Tony Morrill said...

Hey Anonymous, thanks for the reply!

First English is definitely my native tongue as I was born and raised in the U. S. of A. For your sake anonymous I can't say that I'm necessarily going to proofread. It's the nature of the beast. Remember this is just a blog, not a periodical, not a magazine, and not a scientific journal. If, on occasion there exist some typos then oh well. Additionally I hope that you did more than "glance" at a few paragraphs and actually took the time do digest the information that was given.

As one final point I would like to say that typically criticism, even of a constructive nature, goes better when you do not insult the recipient. As for pics, I don't know if they will "depict (me) as the redneck (I) seem to be" but you are more than welcome to either head over to my Facebook page or Google+ page for many more photos of me.

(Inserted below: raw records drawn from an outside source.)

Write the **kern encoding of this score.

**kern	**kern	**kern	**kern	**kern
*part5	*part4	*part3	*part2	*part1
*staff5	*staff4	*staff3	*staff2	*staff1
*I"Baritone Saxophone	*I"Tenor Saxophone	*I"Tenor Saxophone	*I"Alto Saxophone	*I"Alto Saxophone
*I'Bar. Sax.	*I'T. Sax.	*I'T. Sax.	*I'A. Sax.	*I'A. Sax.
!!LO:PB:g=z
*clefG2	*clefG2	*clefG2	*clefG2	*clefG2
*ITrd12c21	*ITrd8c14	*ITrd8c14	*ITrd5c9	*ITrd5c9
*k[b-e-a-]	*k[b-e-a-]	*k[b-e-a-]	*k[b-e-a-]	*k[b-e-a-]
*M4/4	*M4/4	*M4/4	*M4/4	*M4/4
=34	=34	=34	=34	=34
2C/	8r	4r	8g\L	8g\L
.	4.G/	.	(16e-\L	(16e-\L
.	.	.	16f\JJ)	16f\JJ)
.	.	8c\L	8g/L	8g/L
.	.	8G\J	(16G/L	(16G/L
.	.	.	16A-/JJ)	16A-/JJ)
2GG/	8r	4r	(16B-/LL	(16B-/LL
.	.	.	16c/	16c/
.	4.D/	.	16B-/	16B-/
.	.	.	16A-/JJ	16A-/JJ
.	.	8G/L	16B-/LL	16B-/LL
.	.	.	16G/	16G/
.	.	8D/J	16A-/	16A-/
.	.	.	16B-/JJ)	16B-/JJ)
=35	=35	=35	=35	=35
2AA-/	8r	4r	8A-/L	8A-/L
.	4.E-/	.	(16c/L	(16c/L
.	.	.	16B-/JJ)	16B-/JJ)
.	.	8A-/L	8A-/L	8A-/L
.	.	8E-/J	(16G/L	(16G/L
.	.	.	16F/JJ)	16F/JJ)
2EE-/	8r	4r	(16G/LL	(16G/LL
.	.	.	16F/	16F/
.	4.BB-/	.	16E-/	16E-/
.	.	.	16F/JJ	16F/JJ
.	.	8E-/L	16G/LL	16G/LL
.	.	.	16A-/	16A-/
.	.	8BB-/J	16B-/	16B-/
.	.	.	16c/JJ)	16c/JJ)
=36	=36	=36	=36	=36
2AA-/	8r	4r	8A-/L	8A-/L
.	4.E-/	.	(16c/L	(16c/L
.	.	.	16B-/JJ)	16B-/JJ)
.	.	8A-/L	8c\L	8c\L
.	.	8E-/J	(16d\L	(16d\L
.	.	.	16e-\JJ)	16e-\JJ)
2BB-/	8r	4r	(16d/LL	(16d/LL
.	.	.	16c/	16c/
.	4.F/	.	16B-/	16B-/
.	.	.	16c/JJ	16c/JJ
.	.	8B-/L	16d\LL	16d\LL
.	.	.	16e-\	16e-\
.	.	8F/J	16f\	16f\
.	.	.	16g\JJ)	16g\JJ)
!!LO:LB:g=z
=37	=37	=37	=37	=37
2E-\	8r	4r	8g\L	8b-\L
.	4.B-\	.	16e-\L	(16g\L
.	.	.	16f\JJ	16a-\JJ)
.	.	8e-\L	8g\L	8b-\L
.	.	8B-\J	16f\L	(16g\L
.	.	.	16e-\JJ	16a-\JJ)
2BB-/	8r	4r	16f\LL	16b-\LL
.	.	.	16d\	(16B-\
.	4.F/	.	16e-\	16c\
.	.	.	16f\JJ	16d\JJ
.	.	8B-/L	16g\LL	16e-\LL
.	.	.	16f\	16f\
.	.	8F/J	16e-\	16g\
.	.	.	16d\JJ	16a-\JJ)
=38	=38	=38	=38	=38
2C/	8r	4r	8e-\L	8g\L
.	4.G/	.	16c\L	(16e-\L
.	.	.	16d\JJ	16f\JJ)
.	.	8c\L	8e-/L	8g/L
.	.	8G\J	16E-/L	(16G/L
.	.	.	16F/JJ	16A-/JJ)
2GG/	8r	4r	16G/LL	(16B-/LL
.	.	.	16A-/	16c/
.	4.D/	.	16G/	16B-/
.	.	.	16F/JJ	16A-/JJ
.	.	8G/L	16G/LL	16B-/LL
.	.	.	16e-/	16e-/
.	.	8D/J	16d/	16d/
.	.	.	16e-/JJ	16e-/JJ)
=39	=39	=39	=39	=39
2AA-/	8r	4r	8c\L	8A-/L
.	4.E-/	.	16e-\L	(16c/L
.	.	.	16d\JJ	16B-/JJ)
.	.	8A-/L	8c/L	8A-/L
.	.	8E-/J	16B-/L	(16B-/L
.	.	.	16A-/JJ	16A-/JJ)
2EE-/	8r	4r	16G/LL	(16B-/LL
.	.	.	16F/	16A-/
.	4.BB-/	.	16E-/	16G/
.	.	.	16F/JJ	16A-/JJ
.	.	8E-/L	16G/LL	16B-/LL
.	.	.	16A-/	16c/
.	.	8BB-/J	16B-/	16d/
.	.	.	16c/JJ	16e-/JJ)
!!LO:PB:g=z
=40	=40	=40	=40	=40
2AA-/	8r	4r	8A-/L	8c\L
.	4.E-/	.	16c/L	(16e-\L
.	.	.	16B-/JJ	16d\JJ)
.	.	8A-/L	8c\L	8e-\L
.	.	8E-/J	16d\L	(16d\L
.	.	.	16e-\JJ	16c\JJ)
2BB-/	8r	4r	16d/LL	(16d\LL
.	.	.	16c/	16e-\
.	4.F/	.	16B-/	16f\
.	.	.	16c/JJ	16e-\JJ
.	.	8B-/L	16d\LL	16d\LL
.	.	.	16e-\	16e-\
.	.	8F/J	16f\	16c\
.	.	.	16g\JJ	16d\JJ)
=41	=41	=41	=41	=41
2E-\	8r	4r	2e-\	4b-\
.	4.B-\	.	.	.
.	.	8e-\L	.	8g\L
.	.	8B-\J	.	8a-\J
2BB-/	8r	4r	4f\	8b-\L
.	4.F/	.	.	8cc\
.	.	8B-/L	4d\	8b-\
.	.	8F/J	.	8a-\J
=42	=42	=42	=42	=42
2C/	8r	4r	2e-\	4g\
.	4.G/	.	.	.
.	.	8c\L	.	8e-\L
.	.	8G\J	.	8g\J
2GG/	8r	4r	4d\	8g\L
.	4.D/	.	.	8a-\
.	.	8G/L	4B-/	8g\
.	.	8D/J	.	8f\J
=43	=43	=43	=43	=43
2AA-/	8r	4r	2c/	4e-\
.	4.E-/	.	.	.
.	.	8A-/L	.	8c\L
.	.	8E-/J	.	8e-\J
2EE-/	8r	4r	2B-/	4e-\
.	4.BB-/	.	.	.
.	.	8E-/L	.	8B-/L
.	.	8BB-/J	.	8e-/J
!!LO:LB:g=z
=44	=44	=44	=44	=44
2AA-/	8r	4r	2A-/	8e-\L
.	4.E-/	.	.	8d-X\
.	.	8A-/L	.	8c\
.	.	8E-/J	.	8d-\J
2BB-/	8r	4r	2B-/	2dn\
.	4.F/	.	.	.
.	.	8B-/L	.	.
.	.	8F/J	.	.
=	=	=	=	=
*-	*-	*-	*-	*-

Oh and as a ps, should you choose to critique in the future, why not have the intestinal fortitude to sign your actually name on it instead of hiding behind the anonymity of the internet. It will certainly make your case a lot stronger. And I might actually be more inclined to listen!

Unknown said...

Excellent piece of research. I learned something new about something I only had a passing knowledge about. Not to dishearten you; but I believe there is a modernized horror movie in the works loosely based off of the Phillip experiments.

Anonymous said...

I'd just like to point out that your comment to anon1's criticism on your improper usage of homonyms and other such grammatical errors had, by my count, at least 3 errors.

Tony Morrill said...

Oh well, can't win them all right? :) I appreciate you pointing this out. Anonymously of course.